In August, The Intercept reported that former Colorado House Speaker Andrew Romanoff, a progressive candidate largely considered to be Hickenlooper’s main competition, called the DSCC’s intervention a “recipe for disaster.” He said that if voters are told that their voice doesn’t matter, “then why would they show up in November?

The original complaint focused on travel including a trip to the Bilderberg Meeting in Italy and related luxury lodging and transportation costs, such as a ride in a chauffeured Maserati limousine; a flight from Dallas, Texas, to Jackson Hole, Wyoming, to attend the American Enterprise Institute’s Jackson Hole Symposium; and a private jet from New Jersey to Colorado. (In 2006, Colorado voters passed a constitutional amendment that created additional restrictions on gifts to elected officials, including a ban on gifts exceeding $53 per year.)

The complaint is being dismissed as a political hit job, and there is definitely an element of that, but Hickenlooper is literally a guy who literally drank fracking fluid to demonstrate his allegiance to the oil industry, so these allegations are going to stick.

And Chuck Schumer and the DSCC are backing him because  they are worried about a real Democrat hurting the feelings of the K Street lobbyist crowds.

Argentina: 1 — IMF: 0

Argentine president Mauricio Macri has decisively lost his bid for reelection, showing that the the people of Argentina have gotten sick of the myth of expansionary austerity:

Argentina’s Peronists swept back into power on Sunday, ousting conservative president Mauricio Macri in an election result that shifts Latin America’s No. 3 economy firmly back toward the left after it was battered by economic crisis.

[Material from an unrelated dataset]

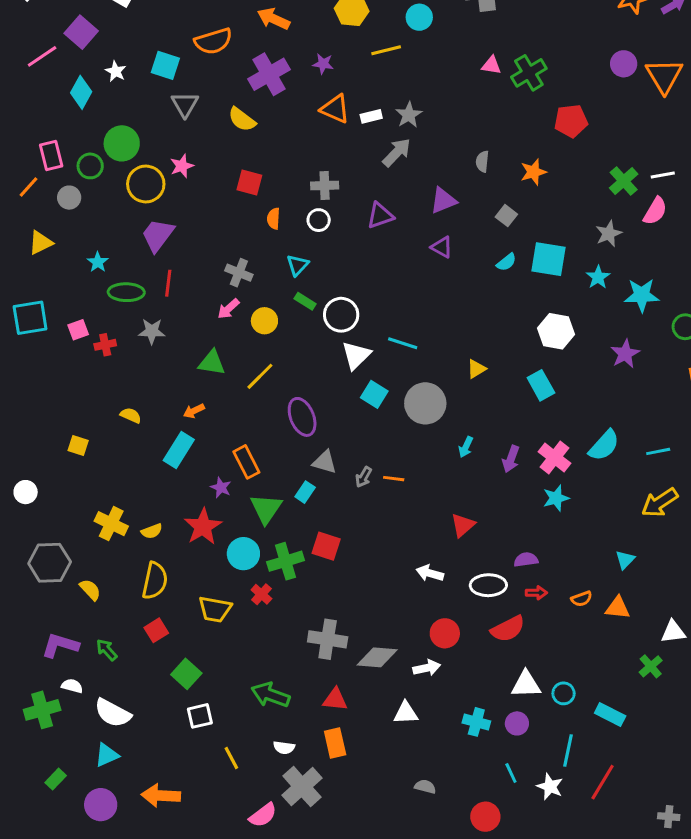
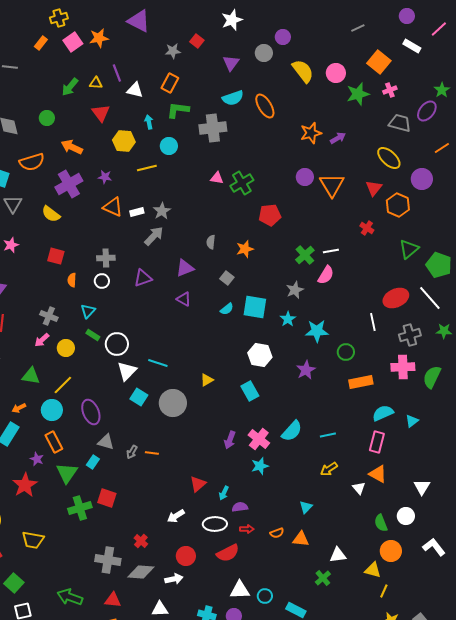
cyan arrow: (466, 447) -> (224, 493), moved
yellow arrow: (660, 503) -> (329, 469), size x0.7
cyan circle: (243, 554) -> (52, 410), moved
white arrow: (430, 573) -> (176, 516), turned -48
red cross: (261, 594) -> (141, 541), moved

Peronist Alberto Fernandez had 47.79% of the vote, ahead of Macri’s 40.71%, with more than 90% of ballots counted, putting the center-left challenger over the 45% threshold to avoid a runoff and win the election outright.

Macri, speaking at his election party, conceded the race and congratulated Fernandez. He said he had invited Fernandez to the presidential palace on Monday to discuss an orderly transition, seen as essential for Argentina’s shaky economy and markets.

Here’s hoping that this is the beginning of a trend.

The standard neoliberal prescriptions create little more than misery.

Trudeau Wins in Canada, But Will Lead a Minority Government

Justin Trudeau’s Liberal Party looks set to win 156 in Canada’s house of commons, significantly better than the the 121 currently netted by the conservatives.

He’ll need support from the progressive NDP (~25 seats, down from 39) and the Quebecois BQ (~30 seats up from 10) to form a coalition government.

One hopes that what are likely to be his new coalition partners can successfully push to move Canada away from the extraction economy.

Trudeau has been the tar sands industry and the TransCanada Corporation’s bitch in his last term.